Pence's comments may indicate that the US is making a calculated attempt to break through that impasse, according to Adam Mount, senior fellow and director of the Defense Posture Project at the Federation of American Scientists.

"Though it clearly wasn't the US preference, setting aside a demand for a declaration is very much for the best," said Mount, who added that an inventory in itself would do little to address the nuclear threat from North Korea or add momentum to the talks.

"North Korea is clearly signaling it is not willing to rapidly dismantle its arsenal, but it may well agree to important limits on its capabilities.

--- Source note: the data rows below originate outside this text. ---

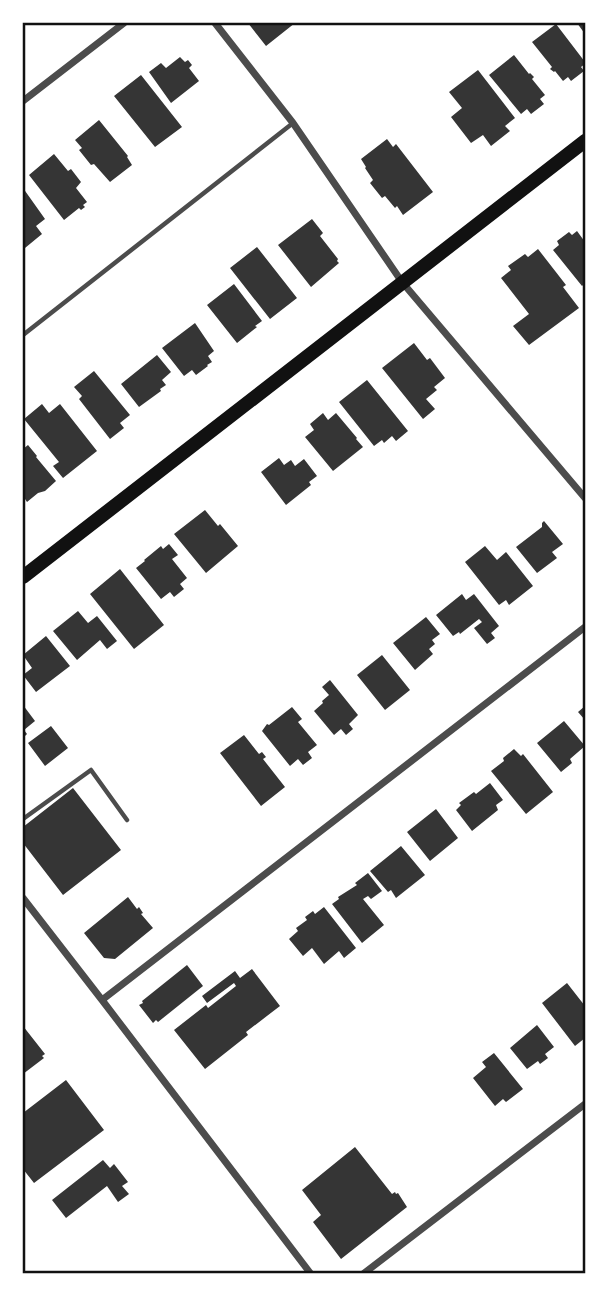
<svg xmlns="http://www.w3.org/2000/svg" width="608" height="1297" viewBox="0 0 608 1297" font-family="'Archivo Narrow',sans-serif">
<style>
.building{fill:#353535}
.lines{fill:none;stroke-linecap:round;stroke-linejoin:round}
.service{stroke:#4c4c4c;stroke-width:4.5}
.minor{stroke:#4c4c4c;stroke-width:7}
.secondary{stroke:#111;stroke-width:14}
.neatline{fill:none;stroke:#111;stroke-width:2.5}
</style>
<rect width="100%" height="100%" fill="#fff"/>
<!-- building -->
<path class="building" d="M248 23H295L266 46Z
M577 23H585V34Z
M556 24 585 62V64L581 67 584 71 571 81 568 77 563 81 555 71 554 72 550 69 552 67 532 42Z
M514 55 529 74 530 73 534 77 532 79 545 95 540 99 544 104 531 114 527 109 521 114 489 75Z
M180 57 185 62 188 60 192 65 189 68 199 81 171 103 149 72 161 63 166 68Z
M478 70 515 118 505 126 510 131 491 146 483 135 471 143 451 117 462 108 449 92Z
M141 75 182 127 155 147 114 96Z
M99 120 128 156 127 157 132 165 110 182 94 164 91 165 79 150 82 148 75 140Z
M387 139 393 147 396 144 433 192 403 215 397 206 395 208 385 196 382 198 370 183 373 180 365 168 366 167 361 159Z
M54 154 68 171 71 169 81 182 76 188 87 202 83 205 85 207 81 210 79 208 64 220 29 175Z
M23 188 45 219 36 226 42 234 25 248 23 246Z
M312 219 323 233 320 236 338 259 337 261 339 263 311 287 278 245Z
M577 231 585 242V283L582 286 553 250 559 245 557 241 569 232 572 235Z
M257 247 297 298 270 319 230 268Z
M538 249 566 285 563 287 579 308 529 345 513 326 529 314 501 278 511 270 508 266 525 254 528 257Z
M234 284 262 321 255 326 257 327 237 343 207 305Z
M195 323 214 351 208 356 212 362 207 365 208 366 196 375 192 370 184 376 162 348Z
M414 343 427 360 430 358 445 378 434 387 437 390 426 399 435 409 423 419 382 368Z
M157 355 171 372 162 380 166 385 160 389 161 391 139 407 121 384Z
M94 371 130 415 120 423 124 428 110 439 79 399 82 396 74 387Z
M367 380 408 431 396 441 392 436 384 443 382 440 374 446 339 402Z
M42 404 49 413 60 404 97 451 63 478 53 466 59 462 24 419Z
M323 413 328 420 336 413 357 438 356 439 363 447 333 471 305 437 314 430 310 424Z
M28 445 37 456 36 457 56 481 45 491 38 493 27 502 23 496V449Z
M279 458 284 465 291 460 295 466 304 459 317 476 309 482 311 485 286 505 261 472Z
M205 510 218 526 220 524 238 546 206 573 174 534Z
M544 521 563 544 552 552 557 558 537 573 516 547 542 527V523Z
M169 544 178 555 172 559 187 578 180 584 184 589 174 597 170 592 161 599 136 568 145 561 144 560 161 546 163 549Z
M485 546 497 560 506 552 533 586 509 605 506 600 499 605 465 562Z
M120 569 164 625 134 649 90 594Z
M462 594 466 600 474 594 499 626 491 633 495 638 487 644 474 628 482 622 479 619 460 634 459 632 453 636 436 615Z
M78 611 88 623 97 616 117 641 107 649 100 640 77 660 53 631Z
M426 617 440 634 432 640 435 644 429 649 433 654 415 670 393 643Z
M46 636 70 666 36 692 23 675 32 668 23 655Z
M382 655 410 690 385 710 357 675Z
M330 680 358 715 349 724 353 729 346 735 341 729 334 735 314 711 323 703 322 701 329 695 322 687Z
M23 705 35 721 24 730 27 734 23 738Z
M585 706V720L578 712Z
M292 707 302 719 298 722 317 745 308 752 312 758 303 765 298 759 290 766 262 731 267 724 269 725Z
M564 721 585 746 570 759 572 763 561 772 537 743Z
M51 726 68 748 45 766 28 743Z
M244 735 259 754 262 752 266 757 263 759 285 787 261 806 220 753Z
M514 749 521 756 523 754 553 792 526 814 491 771 504 761 503 758Z
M490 783 503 800 496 805 498 810 472 831 456 810 461 805 459 803 474 792 476 794Z
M73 788 121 850 63 895 23 843V827Z
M436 809 458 838 430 861 407 832Z
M401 846 425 875 396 898 391 890 388 892 370 871Z
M368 873 382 891 371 899 368 896 363 899 384 925 362 943 332 904 339 899 338 897 357 885 355 883Z
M128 897 137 909 139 907 143 913 141 914 153 928 115 959 104 958 84 933Z
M324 907 356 948 344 958 339 951 324 964 312 948 303 956 289 939 298 931 296 928 307 920 305 917 313 911 315 914Z
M187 965 203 986 158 1022 156 1020 153 1023 139 1005 143 1003 142 1001Z
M252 969 280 1006 246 1032 248 1035 205 1069 174 1030 206 1005 208 1008 236 986 234 983 207 1003 202 996 235 971 240 978Z
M567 983 585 1006V1038L575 1046 542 1003Z
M537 1025 554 1047 545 1054 548 1058 540 1064 538 1061 527 1069 510 1048Z
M23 1026 45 1054 42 1056 44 1058 23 1074Z
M494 1053 523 1089 506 1102 503 1099 495 1106 473 1078 486 1067 482 1062Z
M66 1080 104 1130 34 1183 23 1169V1113Z
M355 1147 392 1194 395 1192 396 1194 398 1193 407 1207 341 1259 313 1222 321 1215 302 1190Z
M103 1160 110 1168 114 1164 128 1182 122 1186 129 1194 118 1202 107 1186 66 1218 52 1200Z"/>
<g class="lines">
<!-- service -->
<path class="service" d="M23 335 293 123
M23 819 91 770 127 820"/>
<!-- minor -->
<path class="minor" d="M215 23 293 123 402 282 585 498
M23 101 124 23
M23 898 102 1000 311 1274
M102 1000 585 627
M363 1274 585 1104"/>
<!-- secondary -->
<path class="secondary" d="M23 577 585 141"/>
</g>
<!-- border -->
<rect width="608" height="1297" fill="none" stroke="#ffffff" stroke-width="49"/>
<rect x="24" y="24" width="560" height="1248" class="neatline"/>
</svg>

Rather than symbolic steps that hint at total disarmament, the US should lock in practical measures to limit the threat, especially agreed limits on reactors, missile tests and destabilizing military operations," he told CNN.

"The administration's experts understand that they cannot go into another summit without an agenda, a tangible deliverable, or a road map for future working level talks," Mount added.

Playing into Kim's hands?

Pyongyang has often argued it is unable to provide comprehensive details about the locations of its nuclear and missile sites because that could serve as a target list should the situation escalate into an armed conflict.

And the consensus among many North Korea watchers is Kim will likely never surrender a complete list of his nuclear and missile sites.

"It was asking to be lied to, and would have led to months or years of vicious arguments about its completeness," said Mount, about making a declaration of sites a prerequisite for a second summit.

"Every time the administration issues and then abandons an unrealistic demand, it loses some credibility and momentum," he said.

While dropping that demand as a prerequisite for a second summit may help jump-start the stalled talks, some argue that administration could be playing into Kim's hands by moving forward with a second Trump-Kim summit without a plan in place for how that meeting will help advance working-level discussions.

Lisa Collins, a fellow with the Korea Chair at CSIS, told CNN this week that "you can't get anywhere without these working-level talks because that's where the nitty-gritty stuff happens."

"You can't get a verifiable list of anything unless nuclear weapons experts are part of the process," she said."Is President Trump going to create a list of all those facilities? Does he even know where some of these places are? I would be very skeptical."

Bennett told CNN that he thinks that the administration is hoping to show they are open to a degree of compromise that will encourage the North Koreans will start to negotiate at the working-level again. If the North Koreans then still resist, US officials would likely use that reaction as evidence to convince Trump of their true intentions.

"If they do not, then that is a clear signal we can give to President Trump that they are not taking this all that seriously," he said, adding that message could also be interpreted as a personal affront to Trump and potentially prompt him to reconsider the upcoming summit.